- [Supplied material]
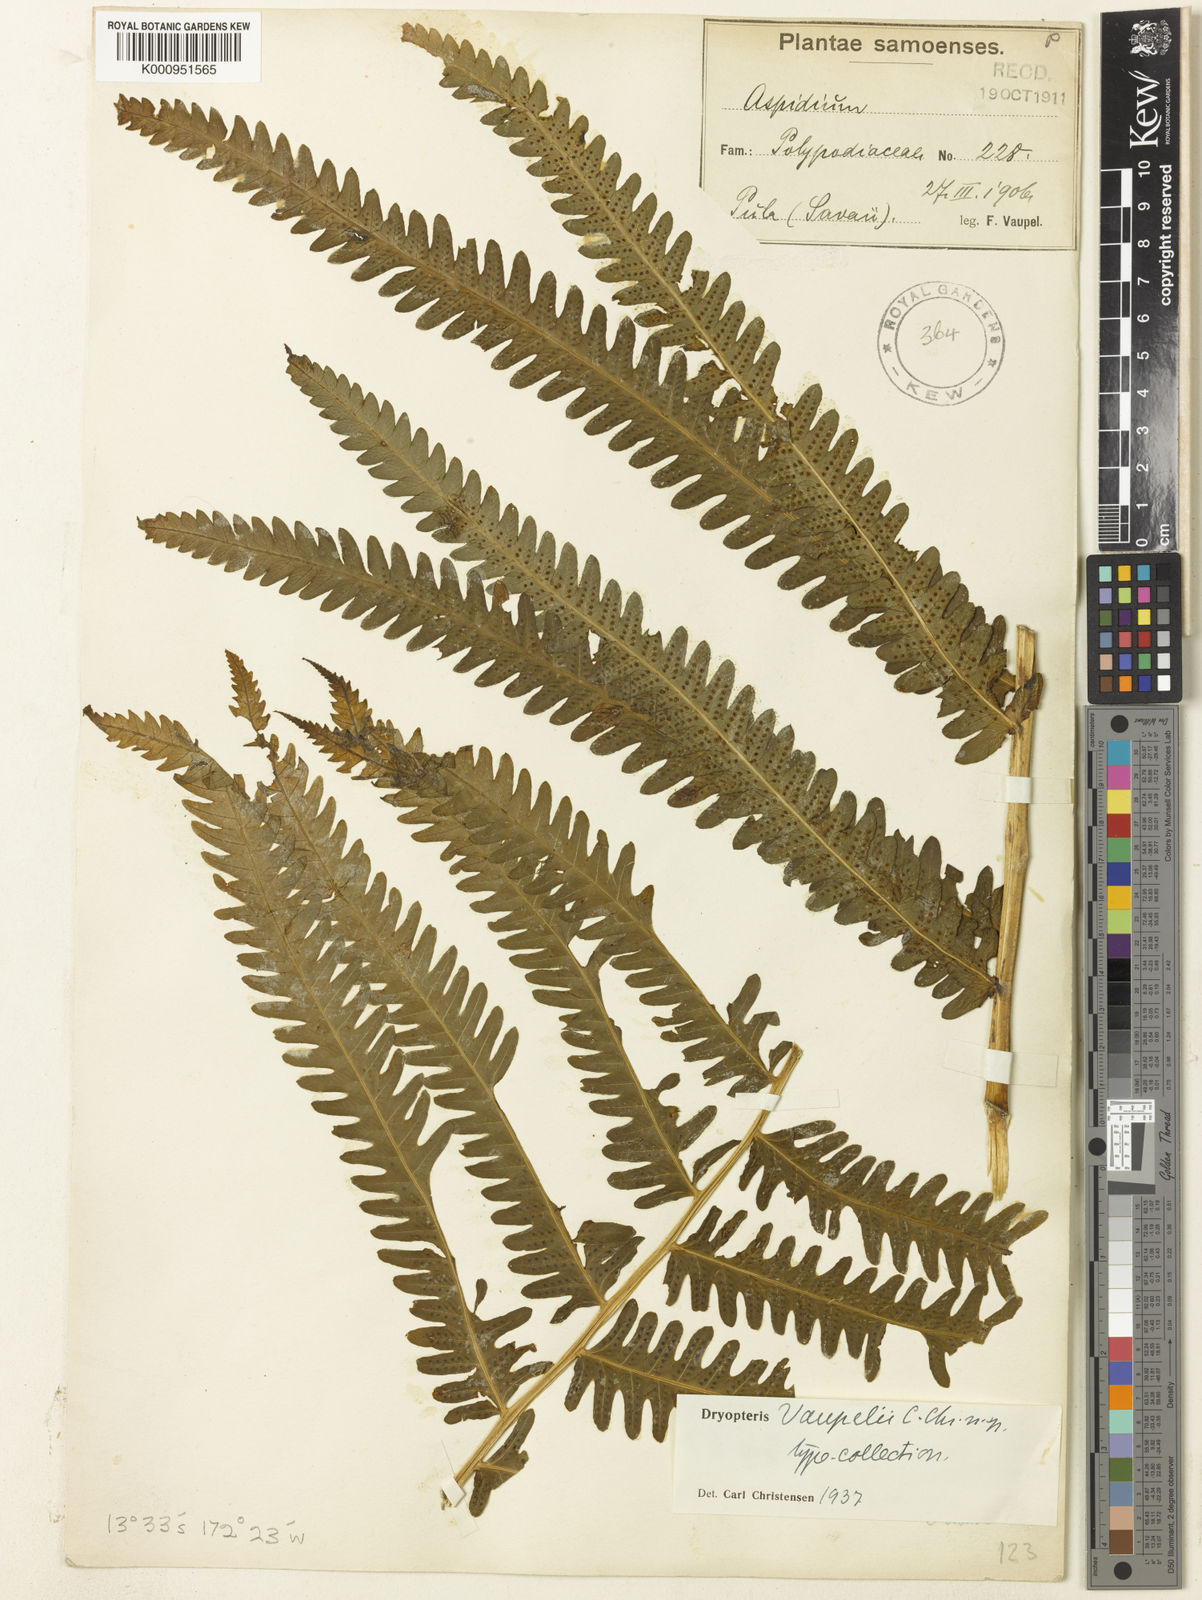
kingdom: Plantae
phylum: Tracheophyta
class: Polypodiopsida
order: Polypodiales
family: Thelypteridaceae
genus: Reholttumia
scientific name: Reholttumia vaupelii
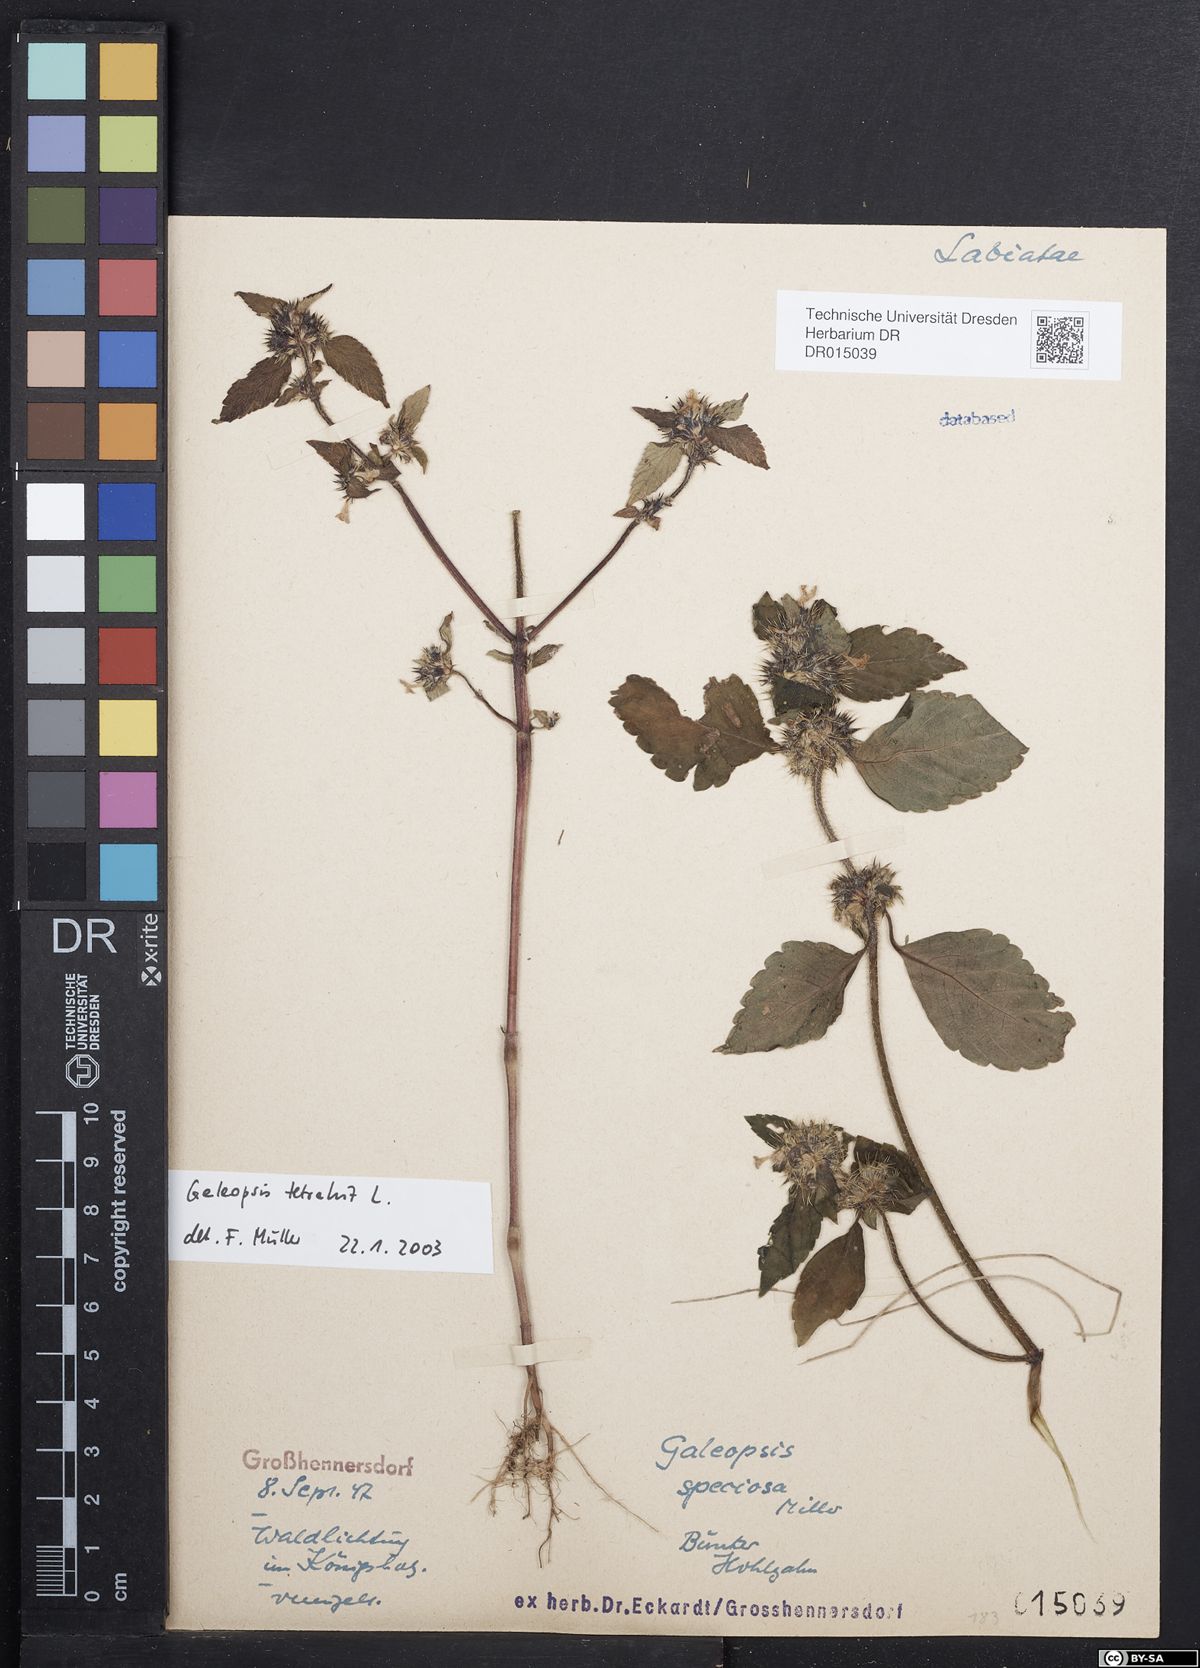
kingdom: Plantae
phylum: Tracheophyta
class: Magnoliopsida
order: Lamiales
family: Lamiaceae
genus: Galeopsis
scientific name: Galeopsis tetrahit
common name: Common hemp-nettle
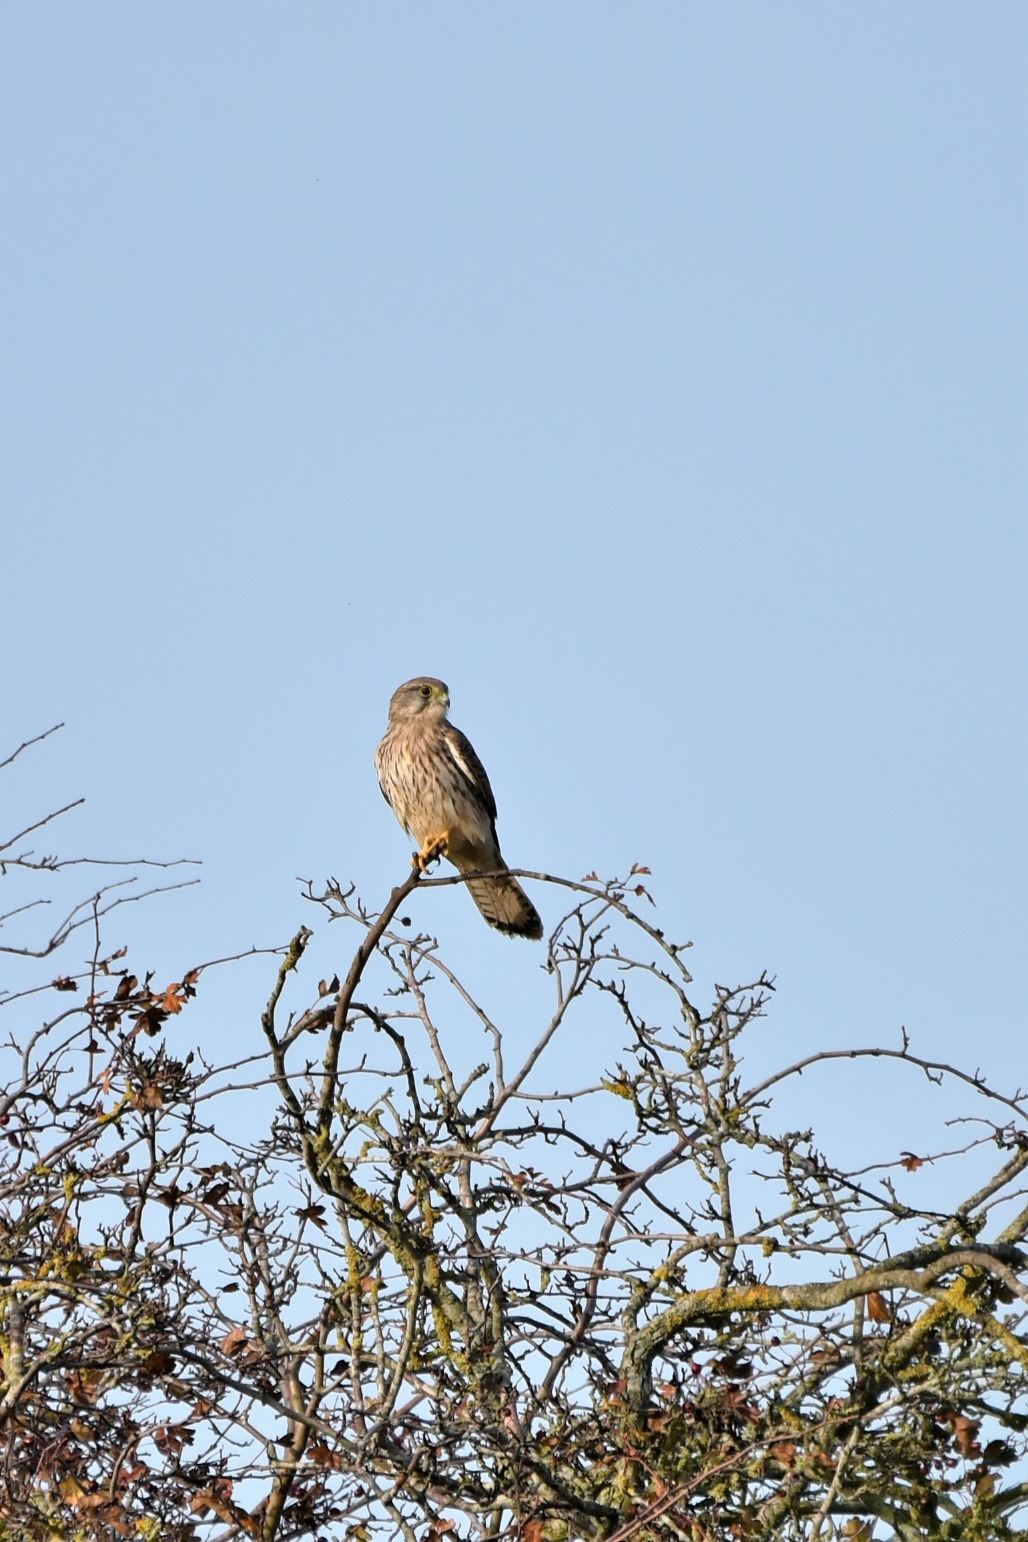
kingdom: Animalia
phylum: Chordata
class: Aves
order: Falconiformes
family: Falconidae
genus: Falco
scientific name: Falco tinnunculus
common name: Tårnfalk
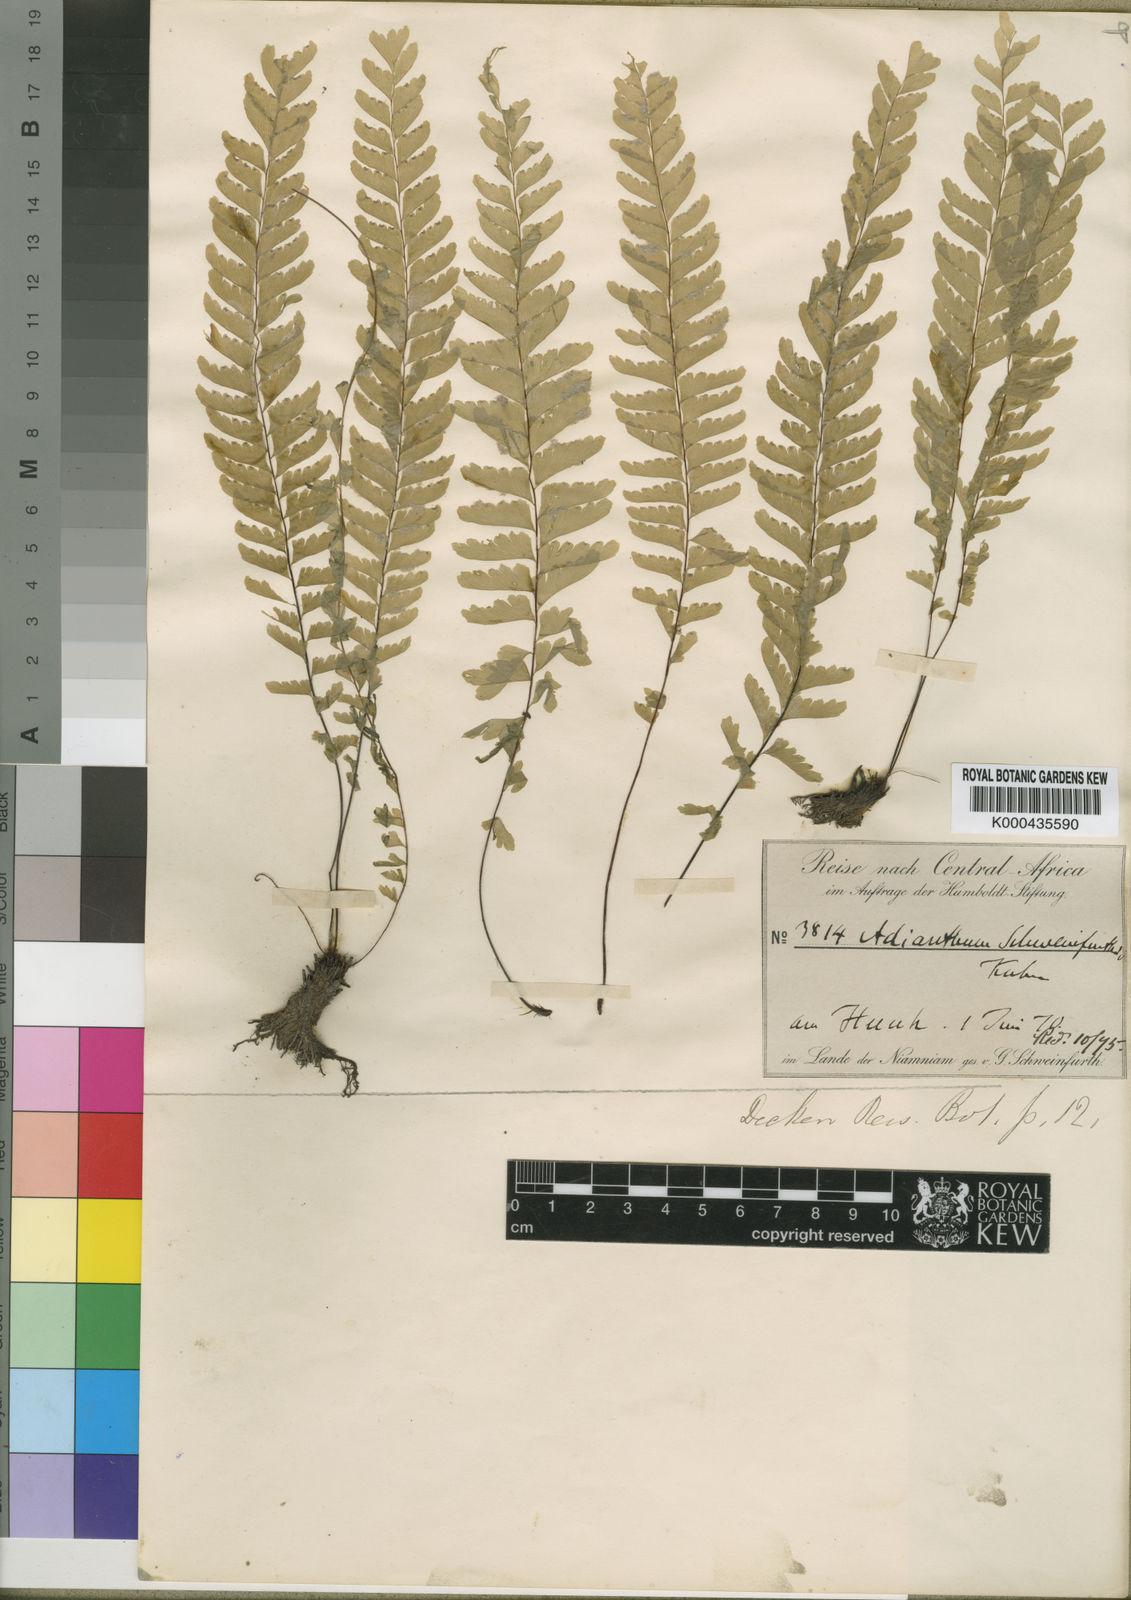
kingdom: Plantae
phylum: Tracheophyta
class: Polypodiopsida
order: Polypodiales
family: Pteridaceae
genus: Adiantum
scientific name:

- [Task objective] Rewrite the lines of the entries as a Markdown table, from the line with "scientific name: Falco tinnunculus" through the end of the entries. Use the columns Row and Line, skip any blank lines, and leave the pictures out.

- [Solution to the exercise]
| Row | Line |
|---|---|
| 1 | scientific name: Falco tinnunculus |
| 2 | common name: Tårnfalk |
| 3 | kingdom: Plantae |
| 4 | phylum: Tracheophyta |
| 5 | class: Polypodiopsida |
| 6 | order: Polypodiales |
| 7 | family: Pteridaceae |
| 8 | genus: Adiantum |
| 9 | scientific name: |